Lorsque les sucs alimentaires sont sains, la pure sensation d’être est présente. Mais avec les impuretés, la maladie physique (vyadhi) commence, ce qui laisse place à la maladie mentale. Ayant étudié le corps, les médecins et les vaidya le connaissent bien. Ils éliminent le trouble du corps, le remettant en état et transformant la maladie en bien-être du corps et de l’esprit. Tant le vyadhi que l’adhi (le mental perturbé) relèvent de la nature de Prakriti et de Maya, et non du Soi.

L’effet de Maya est l’oubli. Par exemple, quelqu’un peut vous demander de faire quelque chose, et, malgré votre promesse, vous oubliez de donner suite. De même, oublier notre véritable Soi et accorder à la place notre attention au corps est également dû à Maya. Bien sûr, servez-vous des oreilles du corps pour écouter, mais faites-le en sachant que vous n’êtes pas le corps. C’est la connaissance « Je suis », la conscience, qui écoute. Se détacher de l’identité corporelle — l’oublier — mène à la paix pure.

Il n’y a pas d’autre Dieu

Le Soi est la sensation d’être qui s’est manifestée. Il n’y a pas d’autre Dieu que votre sensation d’être. La nouvelle « Je suis » n’est ni un homme ni une femme, car elle n’a pas de forme. Le souvenir « Je suis » est également le sentiment « Je suis ». Ce sentiment persiste pendant un certain temps ; il est limité dans le temps.
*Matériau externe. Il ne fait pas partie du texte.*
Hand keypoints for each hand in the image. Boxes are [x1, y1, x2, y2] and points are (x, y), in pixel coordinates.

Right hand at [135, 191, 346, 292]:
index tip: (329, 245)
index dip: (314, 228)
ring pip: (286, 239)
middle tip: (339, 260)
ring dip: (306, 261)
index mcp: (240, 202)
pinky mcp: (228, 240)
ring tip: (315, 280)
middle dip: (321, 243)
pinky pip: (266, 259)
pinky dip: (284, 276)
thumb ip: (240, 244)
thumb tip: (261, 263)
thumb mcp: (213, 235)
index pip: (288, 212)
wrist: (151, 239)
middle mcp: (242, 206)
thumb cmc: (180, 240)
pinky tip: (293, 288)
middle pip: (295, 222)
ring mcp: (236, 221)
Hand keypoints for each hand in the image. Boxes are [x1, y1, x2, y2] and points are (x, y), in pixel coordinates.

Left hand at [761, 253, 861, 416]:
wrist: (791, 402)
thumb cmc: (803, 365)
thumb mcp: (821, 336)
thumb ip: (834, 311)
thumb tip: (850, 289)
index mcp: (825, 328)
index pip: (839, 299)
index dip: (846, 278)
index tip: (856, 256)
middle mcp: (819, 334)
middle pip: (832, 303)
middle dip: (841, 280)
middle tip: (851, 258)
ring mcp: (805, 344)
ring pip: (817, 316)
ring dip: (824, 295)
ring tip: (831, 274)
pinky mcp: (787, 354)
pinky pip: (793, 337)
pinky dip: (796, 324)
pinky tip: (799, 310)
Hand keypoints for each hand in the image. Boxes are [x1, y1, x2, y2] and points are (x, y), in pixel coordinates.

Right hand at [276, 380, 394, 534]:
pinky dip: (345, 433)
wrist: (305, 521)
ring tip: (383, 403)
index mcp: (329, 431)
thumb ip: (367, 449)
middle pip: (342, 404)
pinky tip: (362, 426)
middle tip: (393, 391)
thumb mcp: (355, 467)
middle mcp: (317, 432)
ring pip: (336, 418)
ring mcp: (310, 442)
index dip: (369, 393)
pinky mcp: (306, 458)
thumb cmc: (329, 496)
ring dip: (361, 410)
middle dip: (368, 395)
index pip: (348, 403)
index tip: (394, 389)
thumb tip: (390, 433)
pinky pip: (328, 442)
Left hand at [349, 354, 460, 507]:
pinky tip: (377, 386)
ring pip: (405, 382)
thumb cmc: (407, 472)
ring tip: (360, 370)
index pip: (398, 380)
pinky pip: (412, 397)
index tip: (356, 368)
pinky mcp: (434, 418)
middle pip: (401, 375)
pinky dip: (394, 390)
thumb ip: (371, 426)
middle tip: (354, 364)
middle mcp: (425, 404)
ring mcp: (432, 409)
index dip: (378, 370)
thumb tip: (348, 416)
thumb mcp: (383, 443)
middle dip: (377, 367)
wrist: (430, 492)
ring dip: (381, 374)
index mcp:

Si nous nous sommes rencontrés, c’est la conscience, et non le corps, qui a pris conscience de cette rencontre. La conscience s’est rencontrée elle-même consciemment. Ce n’est ni l’intellect, ni le mental, ni le corps qui est la preuve de cette rencontre — c’est la conscience. Nous savons tous deux que nous nous sommes rencontrés. Ma connaissance et votre connaissance de notre rencontre sont-elles différentes ?

Les noms et les formes créent un voile d’illusion sur la lumière de la pureté de l’être. Bien que la conscience, qui est l’expression de Dieu, soit invisible, vous ressentez cette présence comme « je suis ». Peu à peu, avec la foi, développez la conviction que la conscience est Dieu. Et avec une foi inébranlable, la vérité se manifeste.

Ishwara dit : « Ayez foi en moi et sache que je suis Dieu ; sachez que je suis la conscience résidant dans le corps. Parce que je suis, vous avez la connaissance que “vous êtes” et vous avez la connaissance que le monde est. Vous êtes sans forme ; le nom et la forme du corps ne sont pas les vôtres. Une telle personne me connaît et mérite ma grâce ».

En général, lorsque vous écoutez quelque chose, vous rejetez certaines parties et en acceptez d’autres, mais ce qu’il y a de plus précieux à accepter, c’est la connaissance « je suis », dans son intégralité. Nous devons considérer la connaissance « nous sommes » comme le Guru, comme Bhagwan et, en fin de compte, comme le Soi. Celui qui accepte ces trois éléments — le Guru, Dieu et l’être — en vient à connaître son véritable être. Le dévot en vient à comprendre que tout ce qui est aimable en raison de l’identité corporelle mérite d’être rejeté. Mais une telle compréhension est rare, et certaines personnes s’efforcent d’être spirituelles tout au long de leur vie tout en restant prisonnières de la conviction qu’elles mourront en tant que corps.

Peu à peu, on prend conscience de son identité en tant que Bhagwan (Dieu), en tant que lumière. Jusqu’à cette prise de conscience, nos devoirs sont importants ; les Écritures, notamment les Vedas et les Shrutis, indiquent ces devoirs qui favorisent une vie ordinaire harmonieuse.